### EXERCISE PROMPT
Lay out all the rows below as a numbered list, dropping any blank lines.

··· INPUT ROWS ···

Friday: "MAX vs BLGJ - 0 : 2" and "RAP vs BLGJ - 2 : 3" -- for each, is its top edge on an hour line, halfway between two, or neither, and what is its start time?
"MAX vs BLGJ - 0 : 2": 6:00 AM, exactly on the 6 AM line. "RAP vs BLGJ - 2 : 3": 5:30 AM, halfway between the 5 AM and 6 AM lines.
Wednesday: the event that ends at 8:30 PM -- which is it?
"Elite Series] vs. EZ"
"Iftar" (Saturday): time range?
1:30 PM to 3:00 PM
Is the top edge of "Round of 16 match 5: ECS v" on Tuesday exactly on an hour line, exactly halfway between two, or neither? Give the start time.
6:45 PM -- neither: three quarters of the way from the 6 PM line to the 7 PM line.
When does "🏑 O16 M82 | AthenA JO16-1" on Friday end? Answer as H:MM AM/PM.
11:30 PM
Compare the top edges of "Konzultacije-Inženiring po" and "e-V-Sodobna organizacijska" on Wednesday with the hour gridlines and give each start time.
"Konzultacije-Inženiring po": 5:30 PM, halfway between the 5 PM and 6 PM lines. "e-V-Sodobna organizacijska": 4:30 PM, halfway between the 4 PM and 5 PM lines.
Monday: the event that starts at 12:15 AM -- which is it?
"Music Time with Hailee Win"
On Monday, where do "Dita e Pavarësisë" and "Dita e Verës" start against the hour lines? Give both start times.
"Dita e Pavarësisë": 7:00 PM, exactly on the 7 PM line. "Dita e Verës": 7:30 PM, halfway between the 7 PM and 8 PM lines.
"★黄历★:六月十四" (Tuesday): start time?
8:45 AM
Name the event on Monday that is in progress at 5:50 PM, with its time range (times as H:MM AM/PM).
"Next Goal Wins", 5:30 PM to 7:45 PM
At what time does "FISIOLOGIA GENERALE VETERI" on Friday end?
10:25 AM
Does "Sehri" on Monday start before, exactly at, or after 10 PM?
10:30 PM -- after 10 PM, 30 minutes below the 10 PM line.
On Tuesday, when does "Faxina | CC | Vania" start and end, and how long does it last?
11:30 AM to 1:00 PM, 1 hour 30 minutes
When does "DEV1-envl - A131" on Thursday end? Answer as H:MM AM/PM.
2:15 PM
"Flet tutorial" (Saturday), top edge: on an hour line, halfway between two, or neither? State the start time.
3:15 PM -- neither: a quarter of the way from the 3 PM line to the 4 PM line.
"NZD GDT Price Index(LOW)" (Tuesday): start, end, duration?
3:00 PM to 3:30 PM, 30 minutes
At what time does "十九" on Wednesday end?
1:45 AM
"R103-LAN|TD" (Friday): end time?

···

### EXERCISE RESPONSE
1. Friday: "MAX vs BLGJ - 0 : 2" and "RAP vs BLGJ - 2 : 3" -- for each, is its top edge on an hour line, halfway between two, or neither, and what is its start time?
2. "MAX vs BLGJ - 0 : 2": 6:00 AM, exactly on the 6 AM line. "RAP vs BLGJ - 2 : 3": 5:30 AM, halfway between the 5 AM and 6 AM lines.
3. Wednesday: the event that ends at 8:30 PM -- which is it?
4. "Elite Series] vs. EZ"
5. "Iftar" (Saturday): time range?
6. 1:30 PM to 3:00 PM
7. Is the top edge of "Round of 16 match 5: ECS v" on Tuesday exactly on an hour line, exactly halfway between two, or neither? Give the start time.
8. 6:45 PM -- neither: three quarters of the way from the 6 PM line to the 7 PM line.
9. When does "🏑 O16 M82 | AthenA JO16-1" on Friday end? Answer as H:MM AM/PM.
10. 11:30 PM
11. Compare the top edges of "Konzultacije-Inženiring po" and "e-V-Sodobna organizacijska" on Wednesday with the hour gridlines and give each start time.
12. "Konzultacije-Inženiring po": 5:30 PM, halfway between the 5 PM and 6 PM lines. "e-V-Sodobna organizacijska": 4:30 PM, halfway between the 4 PM and 5 PM lines.
13. Monday: the event that starts at 12:15 AM -- which is it?
14. "Music Time with Hailee Win"
15. On Monday, where do "Dita e Pavarësisë" and "Dita e Verës" start against the hour lines? Give both start times.
16. "Dita e Pavarësisë": 7:00 PM, exactly on the 7 PM line. "Dita e Verës": 7:30 PM, halfway between the 7 PM and 8 PM lines.
17. "★黄历★:六月十四" (Tuesday): start time?
18. 8:45 AM
19. Name the event on Monday that is in progress at 5:50 PM, with its time range (times as H:MM AM/PM).
20. "Next Goal Wins", 5:30 PM to 7:45 PM
21. At what time does "FISIOLOGIA GENERALE VETERI" on Friday end?
22. 10:25 AM
23. Does "Sehri" on Monday start before, exactly at, or after 10 PM?
24. 10:30 PM -- after 10 PM, 30 minutes below the 10 PM line.
25. On Tuesday, when does "Faxina | CC | Vania" start and end, and how long does it last?
26. 11:30 AM to 1:00 PM, 1 hour 30 minutes
27. When does "DEV1-envl - A131" on Thursday end? Answer as H:MM AM/PM.
28. 2:15 PM
29. "Flet tutorial" (Saturday), top edge: on an hour line, halfway between two, or neither? State the start time.
30. 3:15 PM -- neither: a quarter of the way from the 3 PM line to the 4 PM line.
31. "NZD GDT Price Index(LOW)" (Tuesday): start, end, duration?
32. 3:00 PM to 3:30 PM, 30 minutes
33. At what time does "十九" on Wednesday end?
34. 1:45 AM
35. "R103-LAN|TD" (Friday): end time?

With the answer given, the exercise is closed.